Methods: Mdx mice were injected intravenously every 4 weeks (Q4W) for 24 weeks with vehicle or RC-1001, a PPMO targeting the mdx mutation (exon 23), at doses of 20, 40 or 80 mg/kg (N=6 mice per group). Exon 23 skipping and dystrophin protein expression were assessed by droplet digital polymerase chain reaction and western blot respectively. Grip strength was also measured. TIMP-1 and matrix metallopeptidase 9 (MMP9) serum levels were measured by ELISA; CKM serum levels were measured by Meso Scale Discovery electrochemiluminescence assay.
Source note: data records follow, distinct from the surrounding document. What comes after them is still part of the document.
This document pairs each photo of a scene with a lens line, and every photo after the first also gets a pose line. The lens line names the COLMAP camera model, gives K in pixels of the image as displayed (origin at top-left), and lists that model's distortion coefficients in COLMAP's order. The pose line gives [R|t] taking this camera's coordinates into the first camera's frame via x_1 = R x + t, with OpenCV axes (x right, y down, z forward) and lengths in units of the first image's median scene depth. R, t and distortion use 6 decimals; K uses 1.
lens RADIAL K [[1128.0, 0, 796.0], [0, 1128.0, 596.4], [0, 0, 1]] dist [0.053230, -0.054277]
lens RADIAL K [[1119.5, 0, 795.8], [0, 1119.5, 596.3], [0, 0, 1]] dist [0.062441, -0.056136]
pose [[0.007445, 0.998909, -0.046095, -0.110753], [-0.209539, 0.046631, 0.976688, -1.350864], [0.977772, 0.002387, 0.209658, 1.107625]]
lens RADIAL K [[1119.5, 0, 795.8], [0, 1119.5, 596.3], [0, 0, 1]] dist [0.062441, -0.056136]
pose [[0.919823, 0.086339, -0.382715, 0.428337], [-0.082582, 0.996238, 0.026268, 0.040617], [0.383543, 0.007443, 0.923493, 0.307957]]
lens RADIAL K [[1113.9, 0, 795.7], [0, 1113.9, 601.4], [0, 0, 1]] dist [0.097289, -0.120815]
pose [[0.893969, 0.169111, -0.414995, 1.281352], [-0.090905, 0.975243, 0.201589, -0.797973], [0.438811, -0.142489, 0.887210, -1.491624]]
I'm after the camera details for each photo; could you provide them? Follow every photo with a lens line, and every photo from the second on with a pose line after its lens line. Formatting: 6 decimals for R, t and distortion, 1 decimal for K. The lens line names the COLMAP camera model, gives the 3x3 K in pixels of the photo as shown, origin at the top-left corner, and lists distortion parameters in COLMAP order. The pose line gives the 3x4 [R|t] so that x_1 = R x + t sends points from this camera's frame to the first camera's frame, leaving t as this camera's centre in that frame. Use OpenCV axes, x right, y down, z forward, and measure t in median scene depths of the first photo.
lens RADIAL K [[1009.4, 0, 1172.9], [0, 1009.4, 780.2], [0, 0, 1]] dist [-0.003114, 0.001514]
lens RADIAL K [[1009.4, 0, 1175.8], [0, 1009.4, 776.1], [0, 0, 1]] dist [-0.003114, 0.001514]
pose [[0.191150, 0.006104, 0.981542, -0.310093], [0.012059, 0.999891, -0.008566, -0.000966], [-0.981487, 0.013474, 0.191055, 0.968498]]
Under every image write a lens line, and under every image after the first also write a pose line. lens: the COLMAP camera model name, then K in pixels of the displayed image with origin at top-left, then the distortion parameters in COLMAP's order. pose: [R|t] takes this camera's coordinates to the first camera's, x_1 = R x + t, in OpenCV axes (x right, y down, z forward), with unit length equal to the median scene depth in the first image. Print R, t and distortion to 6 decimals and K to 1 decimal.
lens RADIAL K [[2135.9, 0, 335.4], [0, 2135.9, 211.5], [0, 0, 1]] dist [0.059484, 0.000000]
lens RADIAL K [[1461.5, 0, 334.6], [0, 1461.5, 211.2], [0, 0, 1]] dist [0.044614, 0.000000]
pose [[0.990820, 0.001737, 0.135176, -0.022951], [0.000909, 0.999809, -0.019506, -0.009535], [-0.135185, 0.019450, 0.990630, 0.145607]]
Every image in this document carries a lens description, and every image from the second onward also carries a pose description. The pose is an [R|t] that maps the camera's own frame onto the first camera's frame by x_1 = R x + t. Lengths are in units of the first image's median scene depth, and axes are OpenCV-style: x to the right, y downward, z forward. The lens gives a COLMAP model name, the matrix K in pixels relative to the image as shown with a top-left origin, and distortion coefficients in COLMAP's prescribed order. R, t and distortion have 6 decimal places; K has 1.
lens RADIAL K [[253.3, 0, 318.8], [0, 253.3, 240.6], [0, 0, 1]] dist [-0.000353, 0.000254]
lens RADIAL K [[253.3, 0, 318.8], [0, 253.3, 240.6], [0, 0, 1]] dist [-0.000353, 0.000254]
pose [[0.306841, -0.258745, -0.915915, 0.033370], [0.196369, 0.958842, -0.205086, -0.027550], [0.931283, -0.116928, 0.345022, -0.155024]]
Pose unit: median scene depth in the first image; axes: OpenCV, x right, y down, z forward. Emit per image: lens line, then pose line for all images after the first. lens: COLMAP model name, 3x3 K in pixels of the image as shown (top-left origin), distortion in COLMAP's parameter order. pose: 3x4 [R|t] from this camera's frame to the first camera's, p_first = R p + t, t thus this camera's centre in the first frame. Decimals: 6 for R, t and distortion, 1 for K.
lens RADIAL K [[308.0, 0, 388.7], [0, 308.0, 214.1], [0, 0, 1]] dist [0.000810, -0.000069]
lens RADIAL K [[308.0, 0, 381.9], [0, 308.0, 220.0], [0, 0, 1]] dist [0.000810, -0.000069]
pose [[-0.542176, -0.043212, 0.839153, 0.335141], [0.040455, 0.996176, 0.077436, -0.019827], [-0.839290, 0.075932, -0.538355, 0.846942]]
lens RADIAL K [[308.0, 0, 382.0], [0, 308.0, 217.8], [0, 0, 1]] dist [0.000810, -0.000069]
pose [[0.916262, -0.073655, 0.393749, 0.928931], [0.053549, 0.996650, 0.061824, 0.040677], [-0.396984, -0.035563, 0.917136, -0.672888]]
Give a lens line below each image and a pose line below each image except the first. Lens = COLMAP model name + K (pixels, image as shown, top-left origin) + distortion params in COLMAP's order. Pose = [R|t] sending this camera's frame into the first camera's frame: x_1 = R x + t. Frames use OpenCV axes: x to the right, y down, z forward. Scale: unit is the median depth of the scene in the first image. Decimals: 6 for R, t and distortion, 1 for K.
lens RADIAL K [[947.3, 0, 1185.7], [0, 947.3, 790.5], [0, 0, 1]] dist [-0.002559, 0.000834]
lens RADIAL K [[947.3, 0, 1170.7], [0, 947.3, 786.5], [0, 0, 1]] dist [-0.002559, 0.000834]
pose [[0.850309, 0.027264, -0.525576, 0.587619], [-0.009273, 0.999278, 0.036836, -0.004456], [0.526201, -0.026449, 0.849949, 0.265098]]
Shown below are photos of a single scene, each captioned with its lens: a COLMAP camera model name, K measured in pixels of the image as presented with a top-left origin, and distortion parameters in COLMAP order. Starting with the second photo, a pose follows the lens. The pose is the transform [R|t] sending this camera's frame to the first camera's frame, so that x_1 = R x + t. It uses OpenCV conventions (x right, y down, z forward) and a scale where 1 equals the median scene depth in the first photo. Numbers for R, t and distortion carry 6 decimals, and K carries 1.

Results: Single dose of RC-1001 resulted in sustained concentration-dependent exon 23 skipping and dystrophin protein increase up to 24 weeks with Q4W dosing; grip strength also improved throughout the study. Single dose RC-1001 40 mg/kg significantly decreased TIMP-1 (<2000 pg/ml; P < 0.0001) and CKM (<10 ?g/ml; P = 0.044) levels but not MMP9, demonstrating biomarker response specificity. Q4W dosing resulted in sustained concentration-dependent decrease in TIMP-1 and CKM levels, but not MMP9, throughout 24 weeks. Increased grip strength correlated in a dose-dependent manner with decreased TIMP-1 (r = -0.74; P = 0.0003) and CKM (r = -0.69; P = 0.0007) levels as early as after one administration of the PPMO.
Conclusions: These data support further investigation of TIMP-1 and CKM as potential noninvasive biomarkers of therapeutic response for exon-skipping therapies for DMD.